In der Zwischenzeit zerfällt die amerikanische Armee von innen heraus. Nicht nur, dass Verteidigungsminister Mark Esper öffentlich seine Meinungsverschiedenheit mit Trump über den Einsatz der Armee zur Rettung des Landes vor verheerenden Unruhen demonstriert hat, ein Dutzend Militärstützpunkte werden gegen den Widerstand von Präsident Trump umbenannt. Und Trump bleibt nur noch Twitter.

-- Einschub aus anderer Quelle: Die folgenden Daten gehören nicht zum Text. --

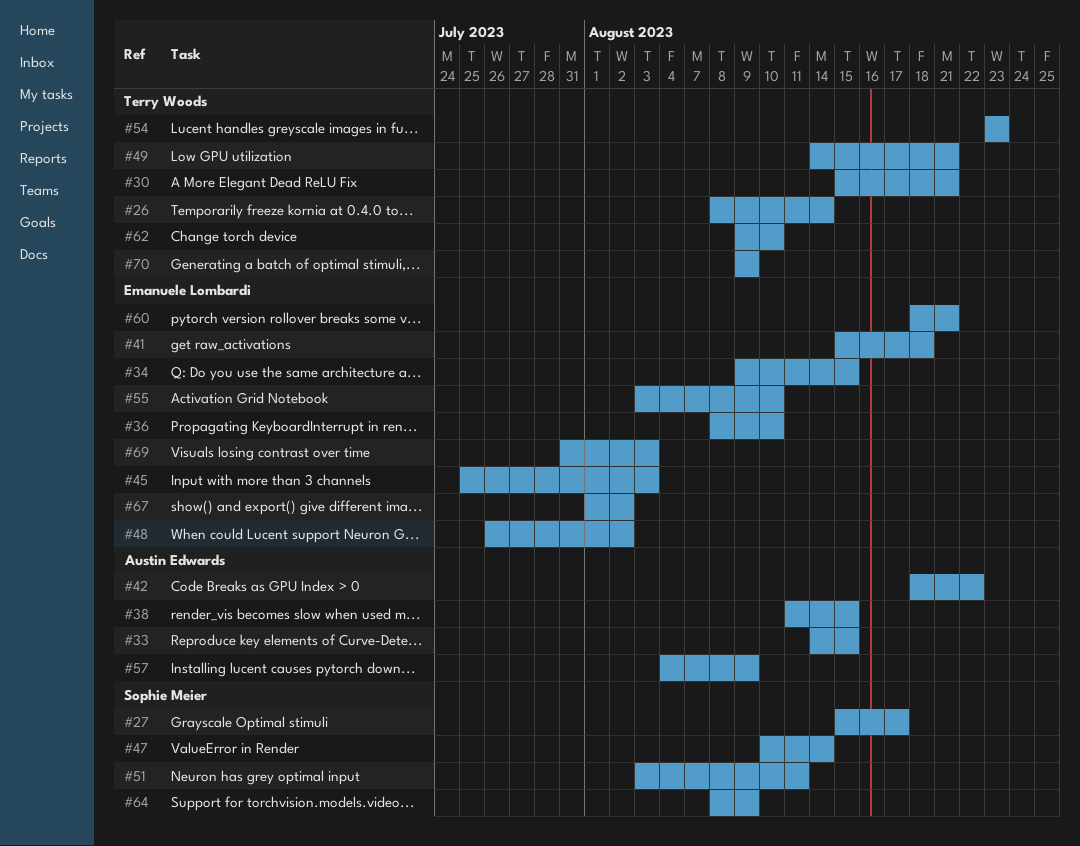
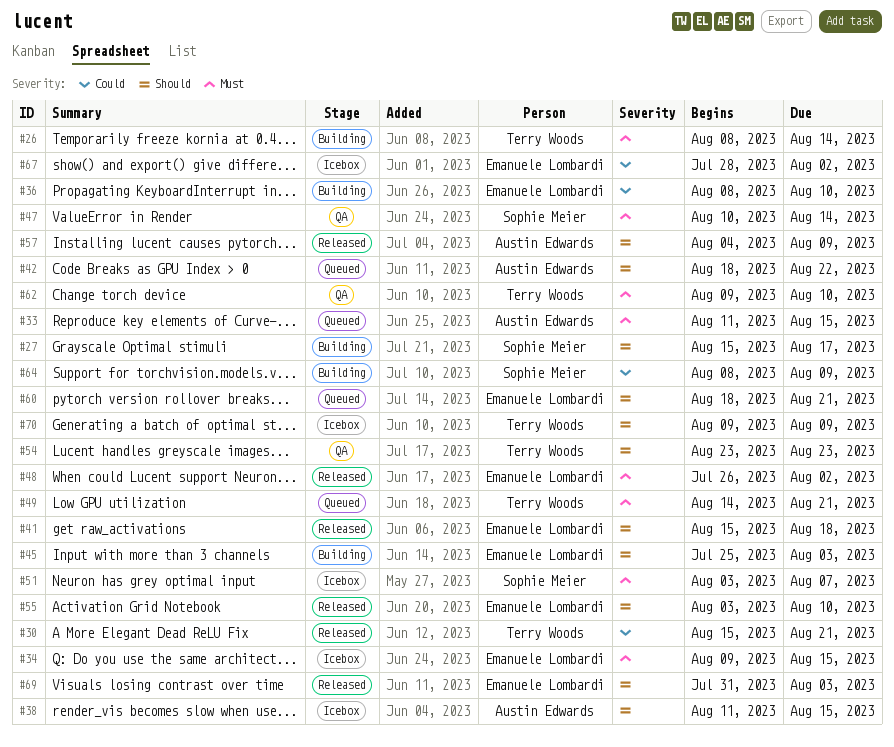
#33, start: Aug 14 -> Aug 11
#51, due: Aug 11 -> Aug 7
#67, start: Aug 1 -> Jul 28

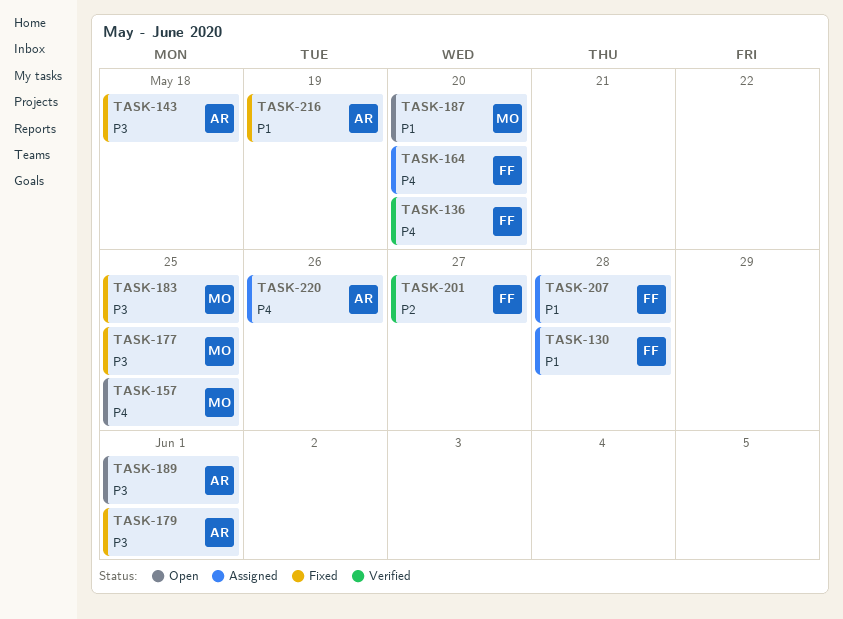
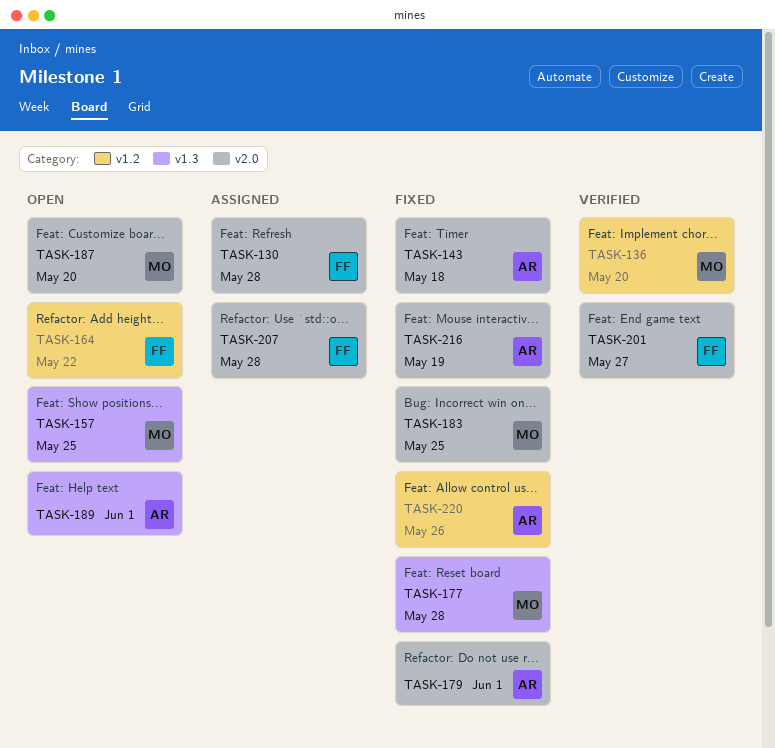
TASK-136, owner: FF -> MO
TASK-164, status: Assigned -> Open
TASK-164, due: May 20 -> May 22
TASK-177, due: May 25 -> May 28
TASK-220, status: Assigned -> Fixed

„Jemand hat vorgeschlagen, dass wir mindestens 10 unserer legendären Militärstützpunkte umbenennen sollten, wie Fort Bragg in North Carolina, Fort Hood in Texas, Fort Benning in Georgia und so weiter. Diese monumentalen und sehr mächtigen Basen sind Teil des großen amerikanischen Erbes, der historischen Siege und des Sieges der Freiheit geworden. Die Vereinigten Staaten von Amerika haben unsere Helden an diesen heiligen Stätten ausgebildet und untergebracht und zwei Weltkriege gewonnen“, erklärte Trump auf Twitter.
Naja, das mit ihren Siegen ist wie immer. Jedenfalls gibt es für die Namen der konföderierten Generäle nun keinen Platz mehr. Diese Namen klingen jetzt schlimmer, als wüste Beschimpfungen. Die Beratungen über die Umbenennungen haben bereits begonnen. Übrigens unterstützt laut Umfragen die Mehrheit der Amerikaner – 56 Prozent – die Umbenennung von Militärstützpunkten nicht. Aber im gegenwärtigen Klima ist die Stimme der aggressiven Minderheit lauter und damit einflussreicher.
Übrigens, in Großbritannien ist es fast das gleiche. Dort sind sie bereits beim Denkmal von Mahatma Gandhi angekommen und fordern, es zu stürzen, weil Gandhi ein „rassistischer“ und aus irgendeinem Grund „sexueller Räuber“ war, obwohl bekannt ist, dass Gandhi schon in seiner Jugend ein Keuschheitsgelübde abgelegt hat.
Ende der Übersetzung
Hier noch die versprochene Anmerkung zum „N-Wort“: In Russland wird das „N-Wort“ – neben politisch korrekten Bezeichnungen – noch benutzt und es gilt nicht als abwertend. Es wird klar unterschieden zwischen „Neger“, was nicht abwertend benutzt wird und „Nigger“, was man in Russland zwar kennt, was aber nicht benutzt wird.
Als Übersetzer habe ich den Text so übersetzt, wie er geschrieben wurde. Die Sprachverbote der Political Correctness gibt es in Russland nicht.